Find the line with "Chicory: great remedy" in the entries below. Repeat it, every following line, and the line with "However one particular", exactly and with nothing added.
──────────
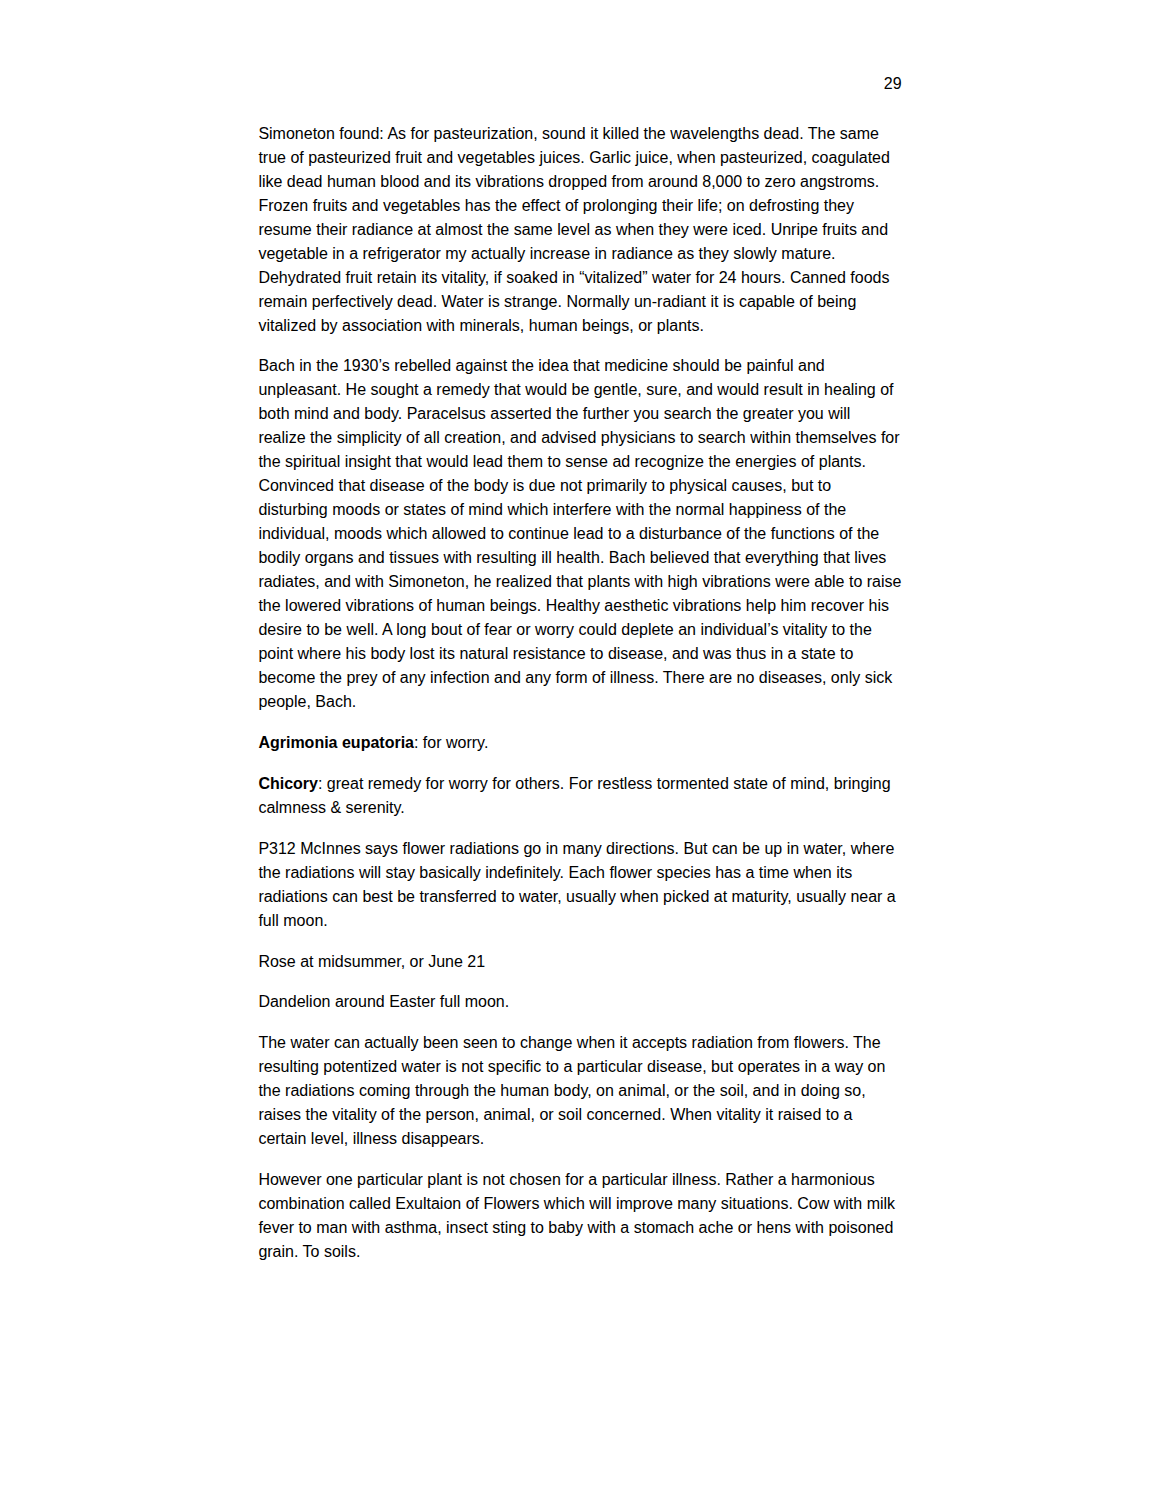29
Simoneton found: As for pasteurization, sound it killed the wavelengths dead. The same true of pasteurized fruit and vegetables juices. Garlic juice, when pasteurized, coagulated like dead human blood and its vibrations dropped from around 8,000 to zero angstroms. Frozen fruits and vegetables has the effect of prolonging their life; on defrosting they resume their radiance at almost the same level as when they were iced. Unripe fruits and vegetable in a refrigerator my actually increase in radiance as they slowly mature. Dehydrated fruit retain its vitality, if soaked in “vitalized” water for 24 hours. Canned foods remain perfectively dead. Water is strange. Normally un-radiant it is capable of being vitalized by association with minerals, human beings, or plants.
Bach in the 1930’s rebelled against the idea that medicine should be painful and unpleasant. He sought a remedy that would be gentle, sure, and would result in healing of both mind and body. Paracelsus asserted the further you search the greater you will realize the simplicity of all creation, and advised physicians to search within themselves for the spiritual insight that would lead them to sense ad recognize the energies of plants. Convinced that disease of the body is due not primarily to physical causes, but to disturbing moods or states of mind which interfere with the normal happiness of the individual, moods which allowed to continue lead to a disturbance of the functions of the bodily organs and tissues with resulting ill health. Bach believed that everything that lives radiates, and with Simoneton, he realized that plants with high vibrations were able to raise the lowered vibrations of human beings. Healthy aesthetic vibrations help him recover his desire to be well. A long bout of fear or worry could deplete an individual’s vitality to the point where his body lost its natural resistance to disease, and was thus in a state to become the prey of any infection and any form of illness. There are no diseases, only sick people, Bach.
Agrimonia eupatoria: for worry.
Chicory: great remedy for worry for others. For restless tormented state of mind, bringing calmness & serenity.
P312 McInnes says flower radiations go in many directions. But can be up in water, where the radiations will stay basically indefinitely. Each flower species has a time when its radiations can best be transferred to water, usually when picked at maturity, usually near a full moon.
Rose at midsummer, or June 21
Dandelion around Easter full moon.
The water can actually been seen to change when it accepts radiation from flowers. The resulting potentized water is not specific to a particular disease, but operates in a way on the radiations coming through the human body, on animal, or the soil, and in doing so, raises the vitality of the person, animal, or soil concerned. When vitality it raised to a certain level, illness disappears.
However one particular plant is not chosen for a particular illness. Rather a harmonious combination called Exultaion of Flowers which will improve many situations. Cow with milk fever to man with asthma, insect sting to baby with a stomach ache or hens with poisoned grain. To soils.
──────────
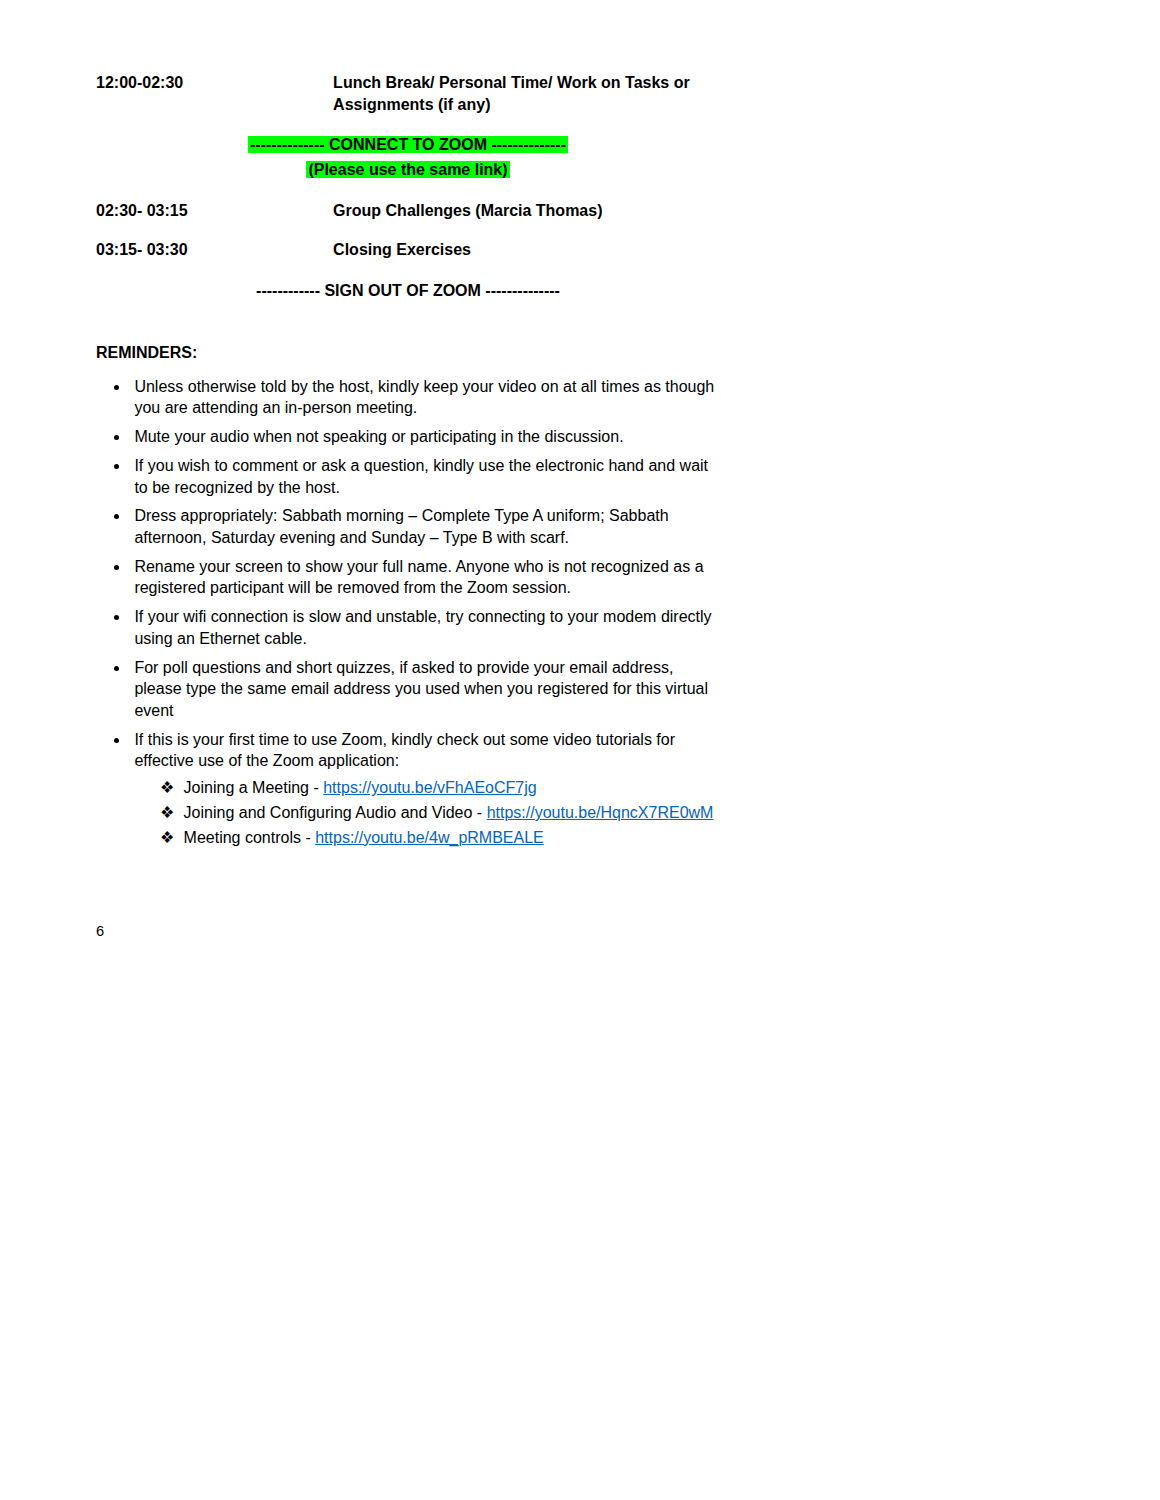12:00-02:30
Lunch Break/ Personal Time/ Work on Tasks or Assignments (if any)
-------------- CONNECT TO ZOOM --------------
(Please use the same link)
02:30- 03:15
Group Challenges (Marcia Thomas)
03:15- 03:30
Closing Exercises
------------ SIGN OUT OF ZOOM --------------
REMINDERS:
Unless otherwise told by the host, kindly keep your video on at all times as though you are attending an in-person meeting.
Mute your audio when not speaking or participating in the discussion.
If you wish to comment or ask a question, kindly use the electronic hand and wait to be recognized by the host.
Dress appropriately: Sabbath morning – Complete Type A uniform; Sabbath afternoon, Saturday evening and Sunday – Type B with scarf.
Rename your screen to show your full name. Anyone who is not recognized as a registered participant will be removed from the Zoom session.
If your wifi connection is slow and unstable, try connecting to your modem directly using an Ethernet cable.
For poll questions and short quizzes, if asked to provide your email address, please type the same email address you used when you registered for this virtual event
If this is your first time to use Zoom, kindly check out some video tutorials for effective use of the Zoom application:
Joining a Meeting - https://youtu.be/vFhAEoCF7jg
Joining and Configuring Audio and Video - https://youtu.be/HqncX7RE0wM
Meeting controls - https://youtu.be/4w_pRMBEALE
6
──────────
### PROBLEM SOLUTION
Chicory: great remedy for worry for others. For restless tormented state of mind, bringing calmness & serenity.
P312 McInnes says flower radiations go in many directions. But can be up in water, where the radiations will stay basically indefinitely. Each flower species has a time when its radiations can best be transferred to water, usually when picked at maturity, usually near a full moon.
Rose at midsummer, or June 21
Dandelion around Easter full moon.
The water can actually been seen to change when it accepts radiation from flowers. The resulting potentized water is not specific to a particular disease, but operates in a way on the radiations coming through the human body, on animal, or the soil, and in doing so, raises the vitality of the person, animal, or soil concerned. When vitality it raised to a certain level, illness disappears.
However one particular plant is not chosen for a particular illness. Rather a harmonious combination called Exultaion of Flowers which will improve many situations. Cow with milk fever to man with asthma, insect sting to baby with a stomach ache or hens with poisoned grain. To soils.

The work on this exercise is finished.